The criteria is clearly defined and gives numeric standards to work to.


Critical appraisal of methodology
Sample size: I think 25 films is a fair sample size and a larger sample size would be unnecessary and burdensome, a smaller sample would not be representative.  
Design: The audit would be carried out prospectively. The inherent weakness of prospective studies is that they may incorporate bias.  However, given that there are few good reasons for consciously taking  non-diagnostic image I do not feel it necessary to alter the design to say a retrospective study.  The advantage of a prospective study is that it can also be easily integrated into the routine of the dentist and thus easier to carry out whereas a retrospective study would be more time consuming.


Film assessment:  The audit provides an excellent and clearly defined criteria for rating the films.  It could be suggested that some films would be debatable between clinicians e.g. whether a film was diagnostically acceptable or not.  Thus in addition to The Dental Clinic's QA procedure a post-audit meeting should be organised and sample films taken randomly from the audit and judged by a fellow dental professional/dentist.  This would help clarify that those involved in the audit where calibrated correctly to the assessment criteria.


Results:
The results of the audit are displayed in the below table:

Audit Cycle 1:

Rating 1  "excellent "       (target >70%)
64%
Rating 2  "acceptable"     (target <20%)
24%
Rating 3  "unacceptable"  (target <10%)
12%

*Original log documents can found at Audit Evidence 1.
 
Conclusion:
My score of 'Excellent' radiographs was below the expected standard.  Most failures, according to the audit were due to coning off.  The greatest failure I feel is not the number of excellent or satisfactory- but the number of 'unacceptable' films which usually means a  repeat x-ray and double the dose for the patient.  This area was marked as the most important area for improvement.

Having the presence of a coning device reduces the effective dose to the patient, but means that correct positioning of the beam is paramount.  Though I currently use beam-aiming devices, I reflected on why my score was not as high as it should have been.  There were three conclusions/contributing factors I identified.

1. I was fairly new to the clinic and intra-oral machine arm can feel different initially. 
2. Perhaps I was not taking enough time in evaluating the position of the x-ray machine.

Changes Implemented
1. Allowed more time to become accustomed to the existing machinery
2. Took more time in positioning the x-ray machine.

A second audit was carried out with the changes identified.

Audit Cycle 2:

Rating 1  "excellent "       (target >70%)
88%
Rating 2  "acceptable"     (target <20%)
12%
Rating 3  "unacceptable"  (target <10%)
0%

*Original log documents can found at Audit Evidence 2.



Discussion
This time the results showed considerable improvement over the last audit.
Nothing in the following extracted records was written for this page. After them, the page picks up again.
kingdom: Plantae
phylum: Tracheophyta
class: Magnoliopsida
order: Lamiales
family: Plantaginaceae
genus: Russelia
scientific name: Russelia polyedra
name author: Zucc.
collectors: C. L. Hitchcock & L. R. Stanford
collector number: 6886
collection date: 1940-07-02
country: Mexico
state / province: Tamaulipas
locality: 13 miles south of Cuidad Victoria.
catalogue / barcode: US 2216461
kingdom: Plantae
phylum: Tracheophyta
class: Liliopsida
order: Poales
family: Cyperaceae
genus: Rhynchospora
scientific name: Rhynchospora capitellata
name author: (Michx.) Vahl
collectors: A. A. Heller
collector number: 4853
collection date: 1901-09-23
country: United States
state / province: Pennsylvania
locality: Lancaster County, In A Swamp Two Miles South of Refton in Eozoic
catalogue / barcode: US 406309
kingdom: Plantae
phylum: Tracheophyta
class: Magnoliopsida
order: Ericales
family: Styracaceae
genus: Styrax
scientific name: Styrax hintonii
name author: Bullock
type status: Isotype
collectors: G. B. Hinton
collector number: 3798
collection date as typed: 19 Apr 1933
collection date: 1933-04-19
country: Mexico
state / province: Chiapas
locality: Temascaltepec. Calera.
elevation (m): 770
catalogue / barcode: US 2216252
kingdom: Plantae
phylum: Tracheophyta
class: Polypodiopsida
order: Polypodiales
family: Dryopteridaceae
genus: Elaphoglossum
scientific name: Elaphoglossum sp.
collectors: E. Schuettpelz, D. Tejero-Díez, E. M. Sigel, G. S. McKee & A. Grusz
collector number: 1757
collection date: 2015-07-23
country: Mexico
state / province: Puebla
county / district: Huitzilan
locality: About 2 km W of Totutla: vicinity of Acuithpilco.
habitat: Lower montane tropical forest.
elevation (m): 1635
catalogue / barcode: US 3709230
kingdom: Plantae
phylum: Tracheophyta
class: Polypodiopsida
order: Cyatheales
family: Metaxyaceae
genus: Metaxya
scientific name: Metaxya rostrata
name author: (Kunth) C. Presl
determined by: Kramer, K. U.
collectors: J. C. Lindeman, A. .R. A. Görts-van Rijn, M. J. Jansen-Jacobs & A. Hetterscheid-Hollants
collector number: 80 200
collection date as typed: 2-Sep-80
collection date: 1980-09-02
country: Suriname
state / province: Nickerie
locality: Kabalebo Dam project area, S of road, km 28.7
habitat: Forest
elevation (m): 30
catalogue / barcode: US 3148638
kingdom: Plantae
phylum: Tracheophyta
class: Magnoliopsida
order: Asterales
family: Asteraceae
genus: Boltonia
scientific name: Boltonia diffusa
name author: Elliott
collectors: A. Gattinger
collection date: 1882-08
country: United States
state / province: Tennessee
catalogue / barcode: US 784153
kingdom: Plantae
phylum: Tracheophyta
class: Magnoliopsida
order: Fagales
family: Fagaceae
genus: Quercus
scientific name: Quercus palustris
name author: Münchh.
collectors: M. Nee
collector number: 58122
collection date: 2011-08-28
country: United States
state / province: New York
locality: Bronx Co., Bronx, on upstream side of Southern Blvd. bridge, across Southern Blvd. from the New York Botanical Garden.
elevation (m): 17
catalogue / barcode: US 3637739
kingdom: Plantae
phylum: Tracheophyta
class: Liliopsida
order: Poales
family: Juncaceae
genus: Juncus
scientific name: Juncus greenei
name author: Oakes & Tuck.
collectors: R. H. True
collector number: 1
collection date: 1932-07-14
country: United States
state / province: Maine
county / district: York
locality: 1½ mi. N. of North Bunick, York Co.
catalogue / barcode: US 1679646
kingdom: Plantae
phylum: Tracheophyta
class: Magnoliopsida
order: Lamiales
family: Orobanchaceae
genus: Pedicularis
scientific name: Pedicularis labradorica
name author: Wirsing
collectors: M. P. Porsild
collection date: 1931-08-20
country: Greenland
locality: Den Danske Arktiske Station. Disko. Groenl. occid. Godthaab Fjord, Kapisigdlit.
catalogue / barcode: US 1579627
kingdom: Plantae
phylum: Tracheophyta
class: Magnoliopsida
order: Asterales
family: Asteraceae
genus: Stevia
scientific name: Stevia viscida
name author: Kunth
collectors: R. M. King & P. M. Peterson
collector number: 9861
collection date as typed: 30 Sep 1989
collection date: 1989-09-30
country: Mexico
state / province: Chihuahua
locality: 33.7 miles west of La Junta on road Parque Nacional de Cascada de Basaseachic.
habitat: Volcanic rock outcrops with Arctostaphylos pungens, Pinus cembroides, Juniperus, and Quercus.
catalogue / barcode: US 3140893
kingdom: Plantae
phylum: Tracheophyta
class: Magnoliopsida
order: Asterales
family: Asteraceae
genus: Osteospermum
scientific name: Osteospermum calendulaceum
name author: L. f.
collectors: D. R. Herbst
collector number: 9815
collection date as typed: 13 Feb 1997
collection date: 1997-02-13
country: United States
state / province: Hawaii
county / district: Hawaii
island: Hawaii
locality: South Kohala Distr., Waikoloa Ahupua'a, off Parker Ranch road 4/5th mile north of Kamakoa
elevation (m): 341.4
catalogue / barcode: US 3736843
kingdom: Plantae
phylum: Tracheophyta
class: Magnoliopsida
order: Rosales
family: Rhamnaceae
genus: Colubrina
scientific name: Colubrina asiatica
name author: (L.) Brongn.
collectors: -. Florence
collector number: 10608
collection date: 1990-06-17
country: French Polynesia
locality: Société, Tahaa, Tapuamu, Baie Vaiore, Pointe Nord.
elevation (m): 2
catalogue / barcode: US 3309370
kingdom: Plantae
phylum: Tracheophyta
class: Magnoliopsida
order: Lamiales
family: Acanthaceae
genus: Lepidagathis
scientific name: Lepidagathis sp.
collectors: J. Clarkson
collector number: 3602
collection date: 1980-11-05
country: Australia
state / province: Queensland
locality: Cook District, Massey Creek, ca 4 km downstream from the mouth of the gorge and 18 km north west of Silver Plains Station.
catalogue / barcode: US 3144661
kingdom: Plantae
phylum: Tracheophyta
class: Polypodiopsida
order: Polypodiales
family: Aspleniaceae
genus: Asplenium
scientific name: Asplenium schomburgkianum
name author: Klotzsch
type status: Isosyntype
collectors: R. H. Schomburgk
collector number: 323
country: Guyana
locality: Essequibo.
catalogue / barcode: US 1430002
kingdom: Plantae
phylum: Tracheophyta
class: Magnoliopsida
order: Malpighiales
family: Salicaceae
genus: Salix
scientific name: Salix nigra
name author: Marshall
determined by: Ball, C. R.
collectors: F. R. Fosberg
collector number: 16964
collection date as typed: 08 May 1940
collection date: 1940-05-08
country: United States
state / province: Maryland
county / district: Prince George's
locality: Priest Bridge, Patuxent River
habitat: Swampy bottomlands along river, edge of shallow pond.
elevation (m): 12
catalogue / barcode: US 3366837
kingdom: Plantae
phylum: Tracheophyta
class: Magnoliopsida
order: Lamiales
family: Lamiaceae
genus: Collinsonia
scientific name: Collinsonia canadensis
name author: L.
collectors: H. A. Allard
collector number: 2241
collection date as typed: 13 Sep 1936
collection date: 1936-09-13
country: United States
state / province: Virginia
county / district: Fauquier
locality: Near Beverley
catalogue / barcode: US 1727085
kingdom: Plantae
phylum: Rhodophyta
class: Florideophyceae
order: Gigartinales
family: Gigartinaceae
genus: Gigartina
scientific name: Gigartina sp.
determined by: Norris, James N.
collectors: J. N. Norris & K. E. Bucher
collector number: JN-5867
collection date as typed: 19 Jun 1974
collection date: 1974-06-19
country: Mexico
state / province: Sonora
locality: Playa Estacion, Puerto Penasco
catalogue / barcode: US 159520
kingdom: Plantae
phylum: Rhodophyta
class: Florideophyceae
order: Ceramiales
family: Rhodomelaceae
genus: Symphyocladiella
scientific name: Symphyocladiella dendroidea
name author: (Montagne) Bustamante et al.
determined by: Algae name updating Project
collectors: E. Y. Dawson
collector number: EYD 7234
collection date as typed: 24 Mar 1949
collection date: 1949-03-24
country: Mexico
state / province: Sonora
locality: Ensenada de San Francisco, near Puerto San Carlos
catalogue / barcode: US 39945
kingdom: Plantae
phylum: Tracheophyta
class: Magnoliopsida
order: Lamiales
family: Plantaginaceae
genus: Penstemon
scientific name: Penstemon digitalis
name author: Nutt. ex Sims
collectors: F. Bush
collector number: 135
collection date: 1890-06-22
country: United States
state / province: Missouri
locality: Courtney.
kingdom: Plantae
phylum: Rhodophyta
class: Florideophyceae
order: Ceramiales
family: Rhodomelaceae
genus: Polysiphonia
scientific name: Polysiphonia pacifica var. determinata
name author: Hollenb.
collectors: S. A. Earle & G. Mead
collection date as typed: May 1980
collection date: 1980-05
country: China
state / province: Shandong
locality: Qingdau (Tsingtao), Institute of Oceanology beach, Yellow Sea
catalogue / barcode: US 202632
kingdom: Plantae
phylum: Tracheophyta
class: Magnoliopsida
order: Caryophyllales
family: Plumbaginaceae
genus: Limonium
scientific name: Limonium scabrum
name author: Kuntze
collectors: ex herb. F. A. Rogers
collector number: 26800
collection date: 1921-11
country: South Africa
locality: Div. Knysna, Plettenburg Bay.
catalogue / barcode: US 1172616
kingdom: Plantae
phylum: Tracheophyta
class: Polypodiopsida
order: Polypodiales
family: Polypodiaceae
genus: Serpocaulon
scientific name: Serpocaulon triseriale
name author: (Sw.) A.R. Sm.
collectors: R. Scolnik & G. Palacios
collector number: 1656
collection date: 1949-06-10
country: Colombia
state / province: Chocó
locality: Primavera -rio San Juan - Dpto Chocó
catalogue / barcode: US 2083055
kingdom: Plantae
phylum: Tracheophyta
With no unacceptable radiographs and 88% at grade 1 or more.  Most importantly there were no unacceptable radiographs.  This denotes a demonstrable benefit to the patient of improvement through audit methods.  Although pleased with the result I think the result is probably generous as audit 1 had a higher concentration of periapical radiographs which tend to have a higher risk of coning/missing target etc.  The audit spans less time also than the previous audit, again limiting its accuracy.  
I was quite amazed at the difference just taking a little more time in position the unit has made cumulatively.  I think previously I was trying to minimise discomfort to the patient by trying to take the x-ray too quickly resulting in poor positioning..

Conclusion:
By implementing the changes for the audit I was able to improve the standard of patient care.